Fui muito ingénua e até naive durante a maior parte da minha vida. Via nos outros boas pessoas, que me compreendiam, que empatizavam comigo, etc. Até que surgiu o momento da minha transição e tive que começar a contar às pessoas mais próximas quem eu era, na realidade. E isto tudo em busca de apoio, carinho, compreensão. 

O que recebi em troca foram virares de cara, conversas de que eu "estava confusa", humilhações, ofensas. E isto da parte de quem me estava mais próximo. Da parte de pessoas que eu julgava conhecer e de quem eu gostava. Foi só aí, aos vinte e tal anos que comecei a aprender. A aprender que as pessoas não prestam, só pensam nelas e no que podem ganhar contigo, dando-se contigo.

Fiz o meu percurso de transição para a mulher que eu sou hoje, e vejo que pouco mudou. O cinismo e falsidade das pessoas mantém-se. O egoísmo e egocentrismo choca-me, na busca incessante que têm pelo seu próprio umbigo. Na minha opinião, ninguém nasce bonzinho e a querer ajudar e ser amigo dos outros. Nós somos animais e isto é uma enorme selva. Como tal, a maioria das pessoas usa tudo o que pode e não pode para atacar. Afinal, sempre se disse que a melhor defesa é o ataque, certo?

Pois. Mas eu nunca fui, nem vou por aí. Tenho a minha natureza, boa ou má, mas de respeito para com os outros, quer concorde ou não com eles, quer sejam bons ou maus. Não me faltem é ao respeito e nem me passem atestados de estupidez. Posso ser muita coisa, e já fui chamada (e continuo a ser) de muita coisa horrível por pessoas que, apesar de algum tipo de ligação, nunca me conheceram, mas mantenho a minha integridade e dignidade impolutas.

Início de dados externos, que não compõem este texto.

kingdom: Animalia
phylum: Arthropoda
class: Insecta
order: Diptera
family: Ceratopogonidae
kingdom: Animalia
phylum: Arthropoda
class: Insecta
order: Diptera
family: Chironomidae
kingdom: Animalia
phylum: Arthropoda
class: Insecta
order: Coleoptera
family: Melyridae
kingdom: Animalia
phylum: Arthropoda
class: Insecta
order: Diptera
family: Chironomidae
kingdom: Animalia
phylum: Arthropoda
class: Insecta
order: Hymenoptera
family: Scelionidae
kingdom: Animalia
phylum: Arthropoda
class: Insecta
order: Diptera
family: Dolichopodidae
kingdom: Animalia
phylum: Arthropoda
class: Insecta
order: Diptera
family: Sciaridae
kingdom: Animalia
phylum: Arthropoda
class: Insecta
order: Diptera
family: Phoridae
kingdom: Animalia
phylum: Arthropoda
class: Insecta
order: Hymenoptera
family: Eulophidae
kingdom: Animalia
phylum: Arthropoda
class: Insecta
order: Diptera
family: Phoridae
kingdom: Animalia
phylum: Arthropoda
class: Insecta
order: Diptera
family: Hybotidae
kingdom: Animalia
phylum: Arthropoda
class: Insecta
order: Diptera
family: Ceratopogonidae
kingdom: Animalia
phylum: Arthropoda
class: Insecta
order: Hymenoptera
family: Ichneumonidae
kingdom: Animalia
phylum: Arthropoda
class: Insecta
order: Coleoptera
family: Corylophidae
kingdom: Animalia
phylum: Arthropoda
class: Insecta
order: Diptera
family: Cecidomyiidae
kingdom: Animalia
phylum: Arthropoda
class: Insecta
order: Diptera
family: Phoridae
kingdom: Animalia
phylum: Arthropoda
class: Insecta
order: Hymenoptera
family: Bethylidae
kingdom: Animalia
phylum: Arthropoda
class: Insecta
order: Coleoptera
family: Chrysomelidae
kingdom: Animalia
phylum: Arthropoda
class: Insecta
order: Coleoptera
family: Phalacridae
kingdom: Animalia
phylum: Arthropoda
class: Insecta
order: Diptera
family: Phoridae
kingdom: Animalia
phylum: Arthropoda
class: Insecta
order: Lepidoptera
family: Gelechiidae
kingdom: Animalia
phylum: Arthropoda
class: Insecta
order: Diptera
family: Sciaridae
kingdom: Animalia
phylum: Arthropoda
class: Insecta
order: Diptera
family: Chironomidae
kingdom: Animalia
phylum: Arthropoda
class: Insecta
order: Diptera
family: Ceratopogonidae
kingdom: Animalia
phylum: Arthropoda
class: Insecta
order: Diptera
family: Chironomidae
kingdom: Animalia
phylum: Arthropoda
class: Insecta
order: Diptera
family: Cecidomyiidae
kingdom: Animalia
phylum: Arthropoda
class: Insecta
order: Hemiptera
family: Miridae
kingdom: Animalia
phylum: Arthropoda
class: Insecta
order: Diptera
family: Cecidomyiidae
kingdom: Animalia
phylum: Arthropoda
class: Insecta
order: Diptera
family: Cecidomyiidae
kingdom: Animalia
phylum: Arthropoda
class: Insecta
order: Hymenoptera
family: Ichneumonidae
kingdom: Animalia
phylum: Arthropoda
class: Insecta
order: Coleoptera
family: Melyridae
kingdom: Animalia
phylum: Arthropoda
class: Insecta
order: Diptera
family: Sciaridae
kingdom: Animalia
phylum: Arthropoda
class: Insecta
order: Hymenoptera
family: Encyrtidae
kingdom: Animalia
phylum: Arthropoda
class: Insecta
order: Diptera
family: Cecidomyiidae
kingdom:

É triste perder a minha inocência e visão bela do mundo humano desta forma, mas, para sobreviver, fui obrigada da pior maneira a fazê-lo. Hoje em dia posso estar velha, fanada e feia. Mas isso não é relevante. O que é relevante é que fui obrigada a afastar-me da maioria das pessoas para manter a minha sanidade mental e emocional. O que interessa é que sou eu, ainda, e apesar dos pesares. E é isso, a minha essência como mulher, como ser humano, que os outros, sejam quem forem, têm que respeitar.

E termino esta reflexão com o célebre provérbio português, que o Mourinho "traduziu" para inglês:: "The dogs bark but the caravan passes" (Os cães ladram mas a caravana passa).